Prescribing the Molecular Message of Retinal Health
MentorRiccardo Natoli, PhD
To harness and deliver the natural homeostatic cargo of retinal exosome vehicle (EV) as a lowly-immunogenic and neuroprotective therapy for the treatment of age-related macular degeneration. Aim 1: To understand the role of retinal EV in health and degeneration, the bioavailability and molecular composition of retinal EV will be profiled using both rodent models of AMD as well as human AMD donor retinas. Aim 2: To determine the efficacy of microRNA-based therapeutics. Aim 3: To develop lowly-immunogenic treatment strategies for the treatment of AMD. Patient-derived EV will be therapeutically loaded with key homeostatic EV cargo including miRNA and delivered to the degenerating retina.

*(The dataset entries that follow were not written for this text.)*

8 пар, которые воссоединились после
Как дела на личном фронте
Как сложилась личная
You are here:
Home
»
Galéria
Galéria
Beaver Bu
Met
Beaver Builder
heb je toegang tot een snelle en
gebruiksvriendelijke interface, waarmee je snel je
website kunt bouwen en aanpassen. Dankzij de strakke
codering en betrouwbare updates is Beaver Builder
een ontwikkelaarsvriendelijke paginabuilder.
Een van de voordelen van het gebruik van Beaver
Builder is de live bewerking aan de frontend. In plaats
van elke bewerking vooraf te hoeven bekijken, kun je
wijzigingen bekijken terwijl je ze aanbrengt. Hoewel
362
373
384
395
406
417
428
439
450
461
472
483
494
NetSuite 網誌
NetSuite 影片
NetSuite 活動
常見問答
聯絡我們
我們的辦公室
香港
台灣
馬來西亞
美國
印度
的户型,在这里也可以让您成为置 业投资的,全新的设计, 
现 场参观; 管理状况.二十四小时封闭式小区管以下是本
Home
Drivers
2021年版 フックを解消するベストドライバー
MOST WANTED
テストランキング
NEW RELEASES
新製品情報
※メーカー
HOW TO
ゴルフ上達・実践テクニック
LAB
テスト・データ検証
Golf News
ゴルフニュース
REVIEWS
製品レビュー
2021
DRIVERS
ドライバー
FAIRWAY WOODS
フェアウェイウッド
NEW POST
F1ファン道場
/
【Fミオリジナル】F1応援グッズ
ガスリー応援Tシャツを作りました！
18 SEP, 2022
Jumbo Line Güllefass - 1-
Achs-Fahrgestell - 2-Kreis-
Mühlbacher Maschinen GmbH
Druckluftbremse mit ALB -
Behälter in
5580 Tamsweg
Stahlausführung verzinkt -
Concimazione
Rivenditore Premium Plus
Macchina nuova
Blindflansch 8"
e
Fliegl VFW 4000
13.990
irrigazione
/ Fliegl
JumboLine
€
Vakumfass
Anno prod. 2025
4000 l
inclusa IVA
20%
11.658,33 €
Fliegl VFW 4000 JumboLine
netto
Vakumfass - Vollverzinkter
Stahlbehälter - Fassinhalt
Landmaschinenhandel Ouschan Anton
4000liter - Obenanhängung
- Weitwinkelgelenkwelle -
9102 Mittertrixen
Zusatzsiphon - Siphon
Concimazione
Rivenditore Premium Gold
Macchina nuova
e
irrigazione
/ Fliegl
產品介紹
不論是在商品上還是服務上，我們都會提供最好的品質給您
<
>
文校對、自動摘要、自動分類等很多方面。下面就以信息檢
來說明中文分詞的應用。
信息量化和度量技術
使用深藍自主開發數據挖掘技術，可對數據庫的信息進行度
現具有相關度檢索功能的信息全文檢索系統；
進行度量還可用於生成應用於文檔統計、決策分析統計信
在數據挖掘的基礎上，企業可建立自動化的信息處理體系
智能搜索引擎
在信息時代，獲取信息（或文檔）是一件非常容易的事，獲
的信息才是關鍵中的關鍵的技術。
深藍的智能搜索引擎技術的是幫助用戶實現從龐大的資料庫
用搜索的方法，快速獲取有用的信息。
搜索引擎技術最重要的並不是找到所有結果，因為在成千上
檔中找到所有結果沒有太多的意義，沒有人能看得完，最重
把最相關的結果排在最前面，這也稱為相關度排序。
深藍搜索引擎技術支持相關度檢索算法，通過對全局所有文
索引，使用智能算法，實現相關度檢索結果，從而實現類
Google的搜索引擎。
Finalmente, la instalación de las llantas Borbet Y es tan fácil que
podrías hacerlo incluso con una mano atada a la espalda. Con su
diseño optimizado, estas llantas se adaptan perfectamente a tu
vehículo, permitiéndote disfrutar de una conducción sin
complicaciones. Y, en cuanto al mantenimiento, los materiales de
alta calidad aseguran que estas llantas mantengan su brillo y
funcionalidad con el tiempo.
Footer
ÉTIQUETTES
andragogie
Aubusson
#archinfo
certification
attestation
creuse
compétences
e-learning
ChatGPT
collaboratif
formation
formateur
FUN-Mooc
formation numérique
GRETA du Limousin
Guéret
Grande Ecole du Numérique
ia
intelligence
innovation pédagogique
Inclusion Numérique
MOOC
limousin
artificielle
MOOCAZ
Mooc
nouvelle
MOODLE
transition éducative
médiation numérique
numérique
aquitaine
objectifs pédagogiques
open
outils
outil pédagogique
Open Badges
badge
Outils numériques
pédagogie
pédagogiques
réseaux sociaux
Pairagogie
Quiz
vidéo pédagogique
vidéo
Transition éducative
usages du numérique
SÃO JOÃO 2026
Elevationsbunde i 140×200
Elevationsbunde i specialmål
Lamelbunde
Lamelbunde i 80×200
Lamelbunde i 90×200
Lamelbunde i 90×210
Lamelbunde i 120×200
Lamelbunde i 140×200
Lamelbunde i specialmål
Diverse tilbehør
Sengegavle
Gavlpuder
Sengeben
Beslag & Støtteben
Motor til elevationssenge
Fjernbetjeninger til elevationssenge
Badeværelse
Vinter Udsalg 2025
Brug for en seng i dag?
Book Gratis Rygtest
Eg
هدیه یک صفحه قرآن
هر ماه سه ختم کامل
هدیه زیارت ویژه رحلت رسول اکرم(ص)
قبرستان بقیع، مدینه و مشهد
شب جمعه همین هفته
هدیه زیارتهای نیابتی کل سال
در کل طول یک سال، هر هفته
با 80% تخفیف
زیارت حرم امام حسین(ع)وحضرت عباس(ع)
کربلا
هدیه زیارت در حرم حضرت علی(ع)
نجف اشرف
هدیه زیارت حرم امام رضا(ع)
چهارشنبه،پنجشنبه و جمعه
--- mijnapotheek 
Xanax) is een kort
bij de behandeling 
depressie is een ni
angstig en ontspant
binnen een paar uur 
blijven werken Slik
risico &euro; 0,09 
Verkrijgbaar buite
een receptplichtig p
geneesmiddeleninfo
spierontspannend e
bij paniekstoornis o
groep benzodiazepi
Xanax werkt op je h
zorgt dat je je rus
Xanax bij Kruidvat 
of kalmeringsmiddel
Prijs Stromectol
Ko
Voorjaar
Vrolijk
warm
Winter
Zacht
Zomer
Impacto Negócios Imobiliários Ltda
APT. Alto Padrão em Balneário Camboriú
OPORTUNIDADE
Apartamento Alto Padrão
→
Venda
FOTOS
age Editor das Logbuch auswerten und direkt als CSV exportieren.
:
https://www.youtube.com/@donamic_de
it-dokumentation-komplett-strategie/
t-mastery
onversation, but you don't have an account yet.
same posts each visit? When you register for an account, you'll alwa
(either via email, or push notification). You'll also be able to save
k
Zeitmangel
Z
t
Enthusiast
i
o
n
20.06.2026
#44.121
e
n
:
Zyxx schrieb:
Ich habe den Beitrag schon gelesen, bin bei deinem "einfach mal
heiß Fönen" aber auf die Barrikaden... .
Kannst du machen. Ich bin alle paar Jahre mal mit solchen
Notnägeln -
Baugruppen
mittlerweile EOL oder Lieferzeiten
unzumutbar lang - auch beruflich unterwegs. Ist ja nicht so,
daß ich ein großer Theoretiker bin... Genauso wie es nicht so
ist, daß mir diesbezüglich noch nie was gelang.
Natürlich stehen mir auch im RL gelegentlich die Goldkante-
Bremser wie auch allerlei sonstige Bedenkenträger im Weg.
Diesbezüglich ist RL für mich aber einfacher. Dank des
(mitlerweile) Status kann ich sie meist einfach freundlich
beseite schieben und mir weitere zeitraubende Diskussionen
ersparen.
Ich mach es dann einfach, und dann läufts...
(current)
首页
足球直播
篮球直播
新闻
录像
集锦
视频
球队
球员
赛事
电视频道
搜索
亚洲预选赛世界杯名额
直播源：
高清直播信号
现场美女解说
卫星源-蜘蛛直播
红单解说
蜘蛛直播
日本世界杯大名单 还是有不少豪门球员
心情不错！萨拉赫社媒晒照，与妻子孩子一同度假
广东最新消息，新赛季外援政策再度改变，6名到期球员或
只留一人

Our innovation is in harnessing the natural molecular cargo of retinal EV to develop therapeutics for AMD. To do this, we will load and deliver essential EV cargo using patient-derived EV, e.g. from blood or stem cells, to develop a lowly-immunogenic therapeutic platform by which patients can effectively "treat themselves." The use of autologous EV as a therapeutic delivery agent would not only reduce the risk of adverse immune reactions to the patient but would provide a more targeted and replenishable therapy that could be accessed and adapted over a patient's lifetime. The outcomes of this study will fill gaps in our knowledge of fundamental retinal biology and address unmet clinical needs that are holding back the field of EV therapeutics. By harnessing and delivering the "molecular message of health," this work will provide a framework for the development of EV-based therapeutics for the treatment of retinal degenerations, including the currently untreatable AMD. The development of this therapeutic pipeline can further be used in the treatment of neurodegenerative diseases and diseases in which EV dysregulation is a key pathogenic feature.